Could you repeat, word for word, every line from the one containing "1 How did you" through the final line of the records below, and nothing else?

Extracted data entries
* * * * * * *

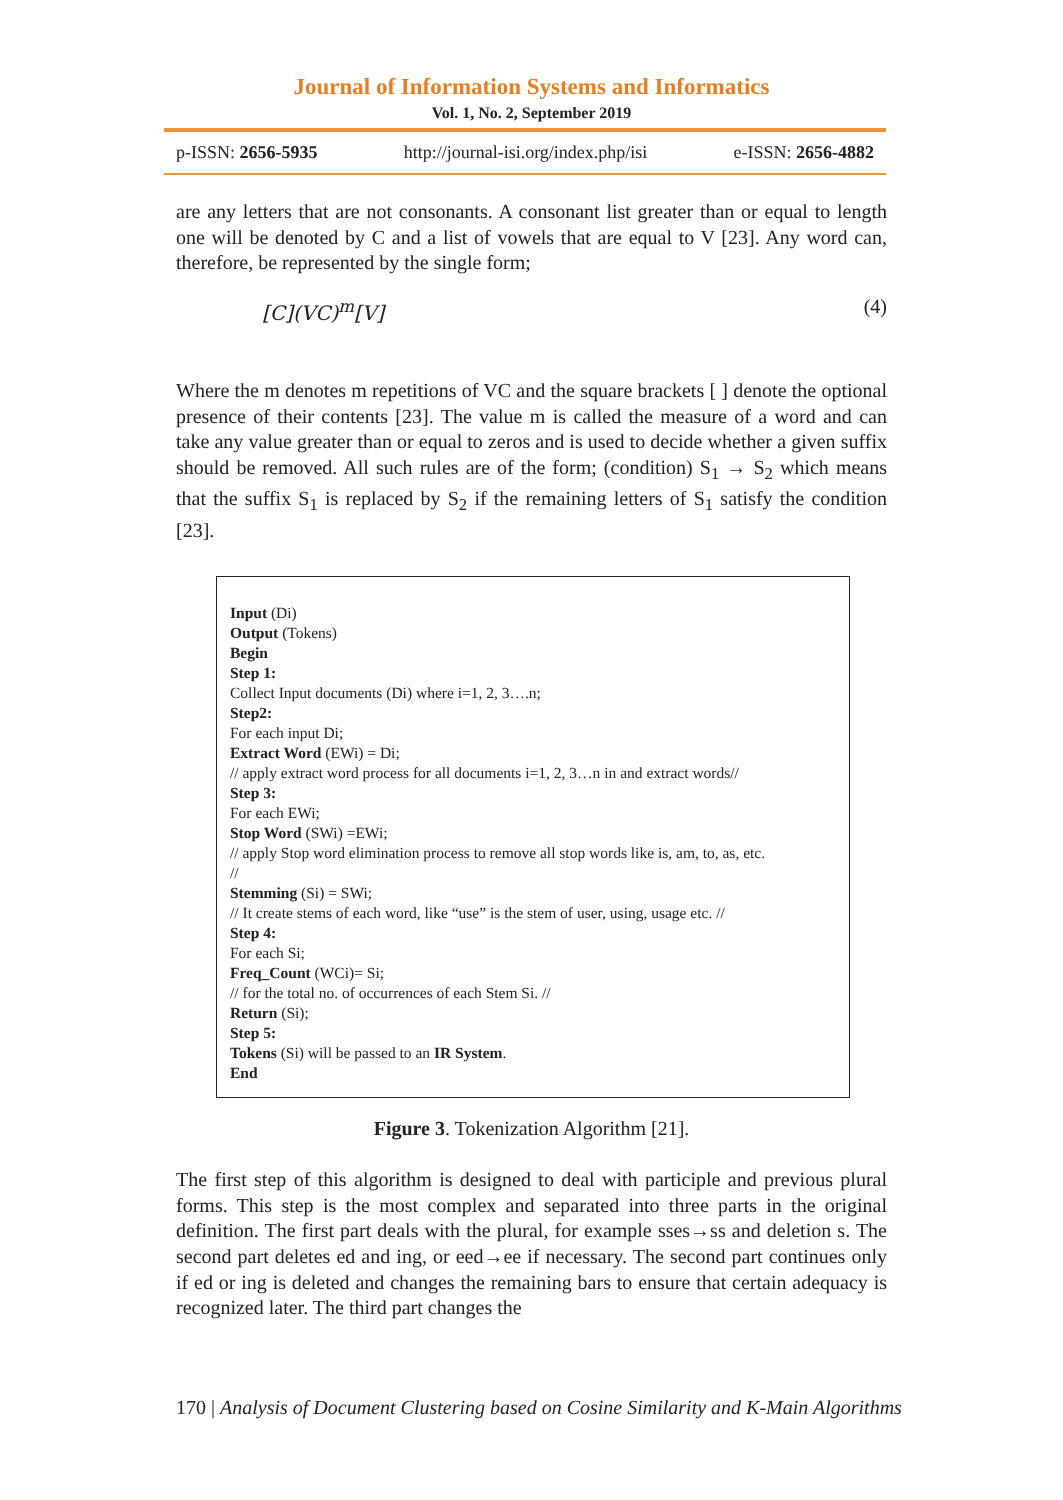Journal of Information Systems and Informatics
Vol. 1, No. 2, September 2019
p-ISSN: 2656-5935 http://journal-isi.org/index.php/isi e-ISSN: 2656-4882
are any letters that are not consonants. A consonant list greater than or equal to length one will be denoted by C and a list of vowels that are equal to V [23]. Any word can, therefore, be represented by the single form;
[C](VC)<sup>m</sup>[V] (4)
Where the m denotes m repetitions of VC and the square brackets [ ] denote the optional presence of their contents [23]. The value m is called the measure of a word and can take any value greater than or equal to zeros and is used to decide whether a given suffix should be removed. All such rules are of the form; (condition) S<sub>1</sub> → S<sub>2</sub> which means that the suffix S<sub>1</sub> is replaced by S<sub>2</sub> if the remaining letters of S<sub>1</sub> satisfy the condition [23].
Input (Di)
Output (Tokens)
Begin
Step 1:
Collect Input documents (Di) where i=1, 2, 3….n;
Step2:
For each input Di;
Extract Word (EWi) = Di;
// apply extract word process for all documents i=1, 2, 3…n in and extract words//
Step 3:
For each EWi;
Stop Word (SWi) =EWi;
// apply Stop word elimination process to remove all stop words like is, am, to, as, etc.
//
Stemming (Si) = SWi;
// It create stems of each word, like “use” is the stem of user, using, usage etc. //
Step 4:
For each Si;
Freq_Count (WCi)= Si;
// for the total no. of occurrences of each Stem Si. //
Return (Si);
Step 5:
Tokens (Si) will be passed to an IR System.
End
Figure 3. Tokenization Algorithm [21].
The first step of this algorithm is designed to deal with participle and previous plural forms. This step is the most complex and separated into three parts in the original definition. The first part deals with the plural, for example sses→ss and deletion s. The second part deletes ed and ing, or eed→ee if necessary. The second part continues only if ed or ing is deleted and changes the remaining bars to ensure that certain adequacy is recognized later. The third part changes the
170 | Analysis of Document Clustering based on Cosine Similarity and K-Main Algorithms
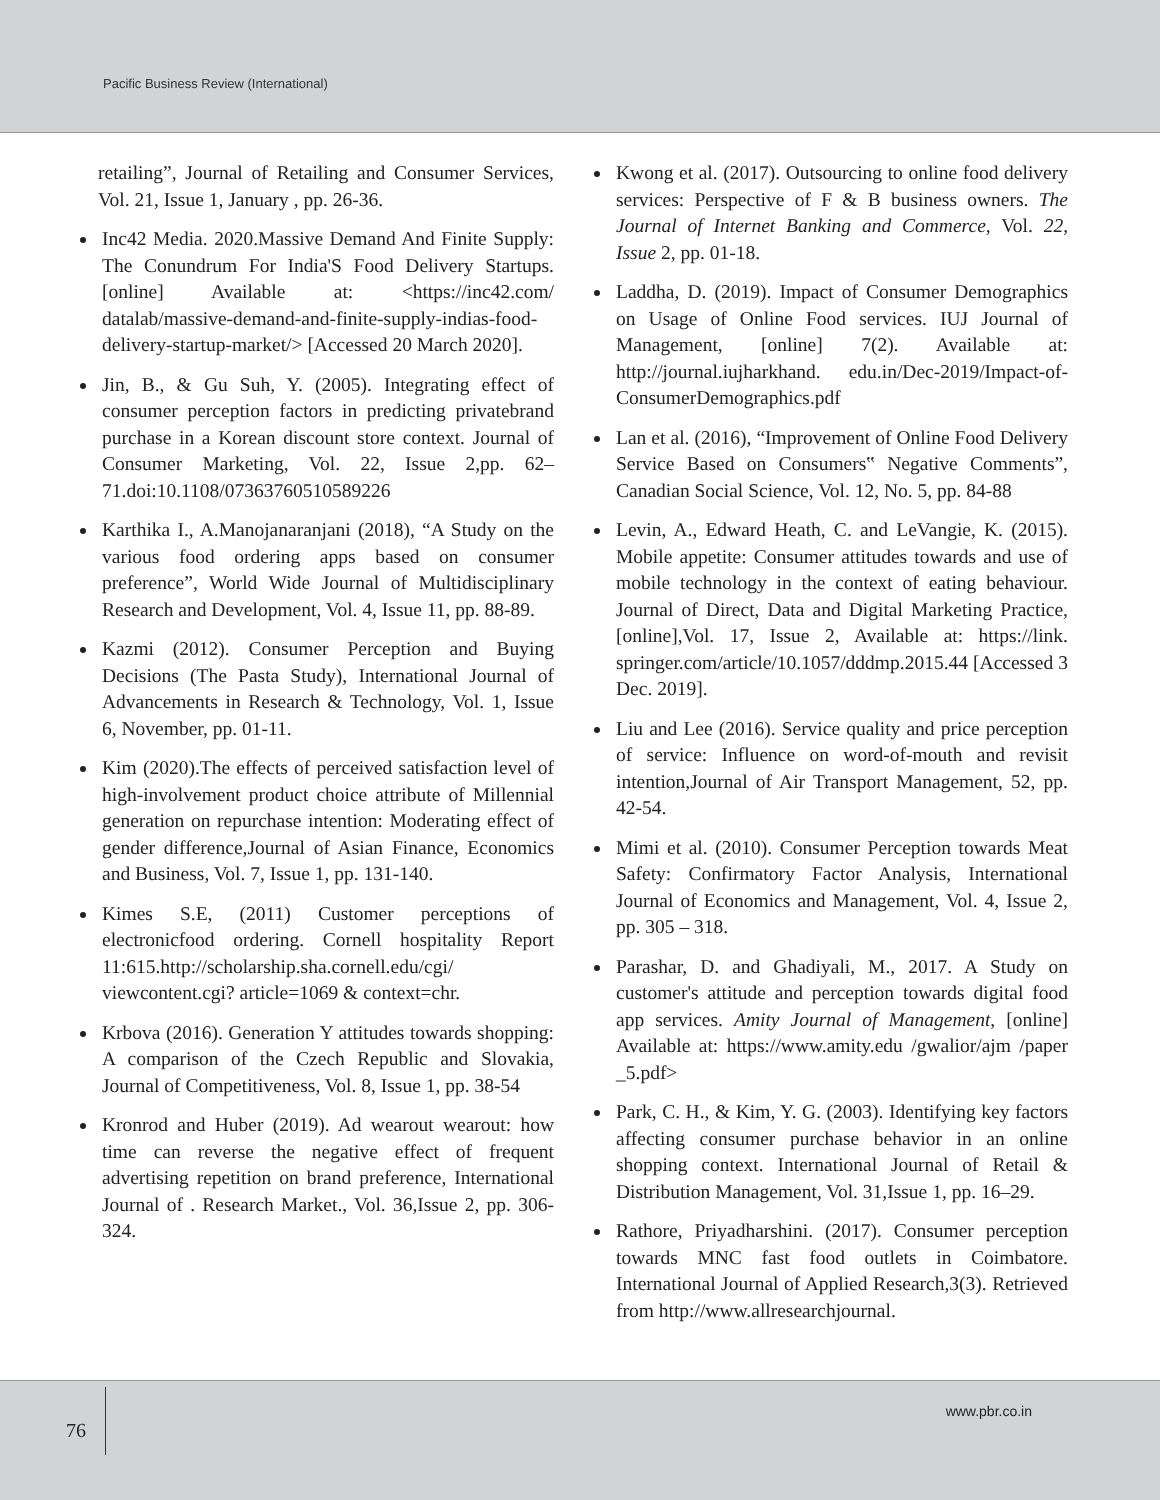Pacific Business Review (International)
retailing”, Journal of Retailing and Consumer Services, Vol. 21, Issue 1, January , pp. 26-36.
Inc42 Media. 2020.Massive Demand And Finite Supply: The Conundrum For India'S Food Delivery Startups. [online] Available at: <https://inc42.com/ datalab/massive-demand-and-finite-supply-indias-food-delivery-startup-market/> [Accessed 20 March 2020].
Jin, B., & Gu Suh, Y. (2005). Integrating effect of consumer perception factors in predicting privatebrand purchase in a Korean discount store context. Journal of Consumer Marketing, Vol. 22, Issue 2,pp. 62–71.doi:10.1108/07363760510589226
Karthika I., A.Manojanaranjani (2018), “A Study on the various food ordering apps based on consumer preference”, World Wide Journal of Multidisciplinary Research and Development, Vol. 4, Issue 11, pp. 88-89.
Kazmi (2012). Consumer Perception and Buying Decisions (The Pasta Study), International Journal of Advancements in Research & Technology, Vol. 1, Issue 6, November, pp. 01-11.
Kim (2020).The effects of perceived satisfaction level of high-involvement product choice attribute of Millennial generation on repurchase intention: Moderating effect of gender difference,Journal of Asian Finance, Economics and Business, Vol. 7, Issue 1, pp. 131-140.
Kimes S.E, (2011) Customer perceptions of electronicfood ordering. Cornell hospitality Report 11:615.http://scholarship.sha.cornell.edu/cgi/ viewcontent.cgi? article=1069 & context=chr.
Krbova (2016). Generation Y attitudes towards shopping: A comparison of the Czech Republic and Slovakia, Journal of Competitiveness, Vol. 8, Issue 1, pp. 38-54
Kronrod and Huber (2019). Ad wearout wearout: how time can reverse the negative effect of frequent advertising repetition on brand preference, International Journal of . Research Market., Vol. 36,Issue 2, pp. 306-324.
Kwong et al. (2017). Outsourcing to online food delivery services: Perspective of F & B business owners. The Journal of Internet Banking and Commerce, Vol. 22, Issue 2, pp. 01-18.
Laddha, D. (2019). Impact of Consumer Demographics on Usage of Online Food services. IUJ Journal of Management, [online] 7(2). Available at: http://journal.iujharkhand. edu.in/Dec-2019/Impact-of-ConsumerDemographics.pdf
Lan et al. (2016), “Improvement of Online Food Delivery Service Based on Consumers‟ Negative Comments”, Canadian Social Science, Vol. 12, No. 5, pp. 84-88
Levin, A., Edward Heath, C. and LeVangie, K. (2015). Mobile appetite: Consumer attitudes towards and use of mobile technology in the context of eating behaviour. Journal of Direct, Data and Digital Marketing Practice, [online],Vol. 17, Issue 2, Available at: https://link. springer.com/article/10.1057/dddmp.2015.44 [Accessed 3 Dec. 2019].
Liu and Lee (2016). Service quality and price perception of service: Influence on word-of-mouth and revisit intention,Journal of Air Transport Management, 52, pp. 42-54.
Mimi et al. (2010). Consumer Perception towards Meat Safety: Confirmatory Factor Analysis, International Journal of Economics and Management, Vol. 4, Issue 2, pp. 305 – 318.
Parashar, D. and Ghadiyali, M., 2017. A Study on customer's attitude and perception towards digital food app services. Amity Journal of Management, [online] Available at: https://www.amity.edu /gwalior/ajm /paper _5.pdf>
Park, C. H., & Kim, Y. G. (2003). Identifying key factors affecting consumer purchase behavior in an online shopping context. International Journal of Retail & Distribution Management, Vol. 31,Issue 1, pp. 16–29.
Rathore, Priyadharshini. (2017). Consumer perception towards MNC fast food outlets in Coimbatore. International Journal of Applied Research,3(3). Retrieved from http://www.allresearchjournal.
76
www.pbr.co.in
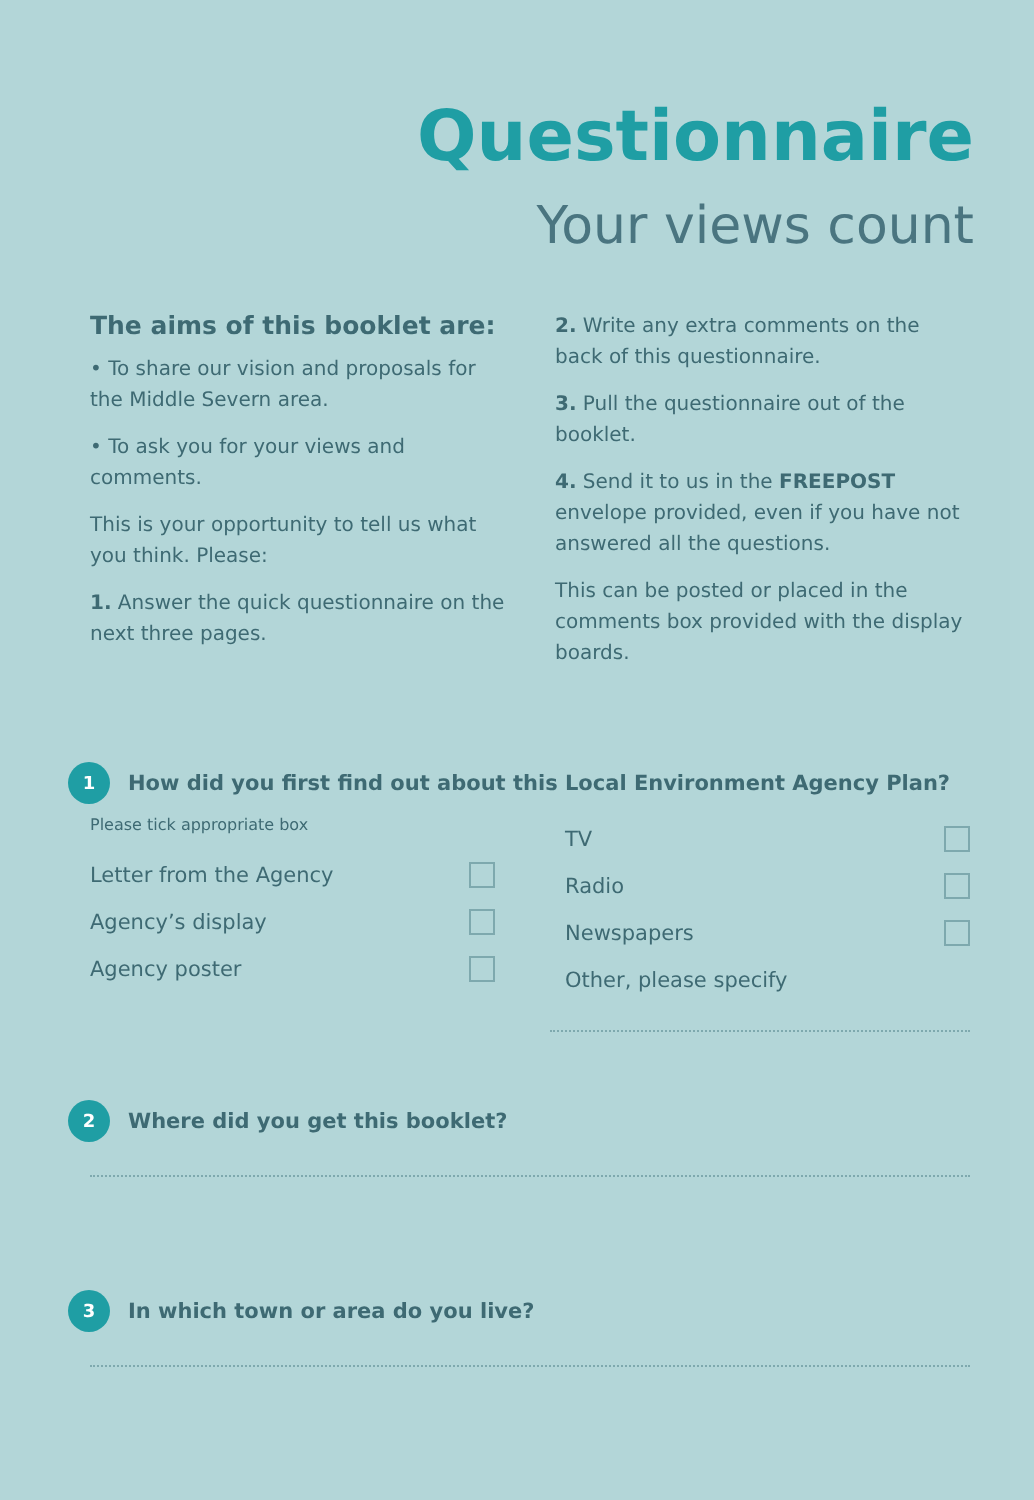Questionnaire
Your views count
The aims of this booklet are:
• To share our vision and proposals for the Middle Severn area.
• To ask you for your views and comments.
This is your opportunity to tell us what you think. Please:
1. Answer the quick questionnaire on the next three pages.
2. Write any extra comments on the back of this questionnaire.
3. Pull the questionnaire out of the booklet.
4. Send it to us in the FREEPOST envelope provided, even if you have not answered all the questions.
This can be posted or placed in the comments box provided with the display boards.
1 How did you first find out about this Local Environment Agency Plan?
Please tick appropriate box
Letter from the Agency
Agency’s display
Agency poster
TV
Radio
Newspapers
Other, please specify
2 Where did you get this booklet?
3 In which town or area do you live?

* * * * * * *

Written answer.
1 How did you first find out about this Local Environment Agency Plan?
Please tick appropriate box
Letter from the Agency
Agency’s display
Agency poster
TV
Radio
Newspapers
Other, please specify
2 Where did you get this booklet?
3 In which town or area do you live?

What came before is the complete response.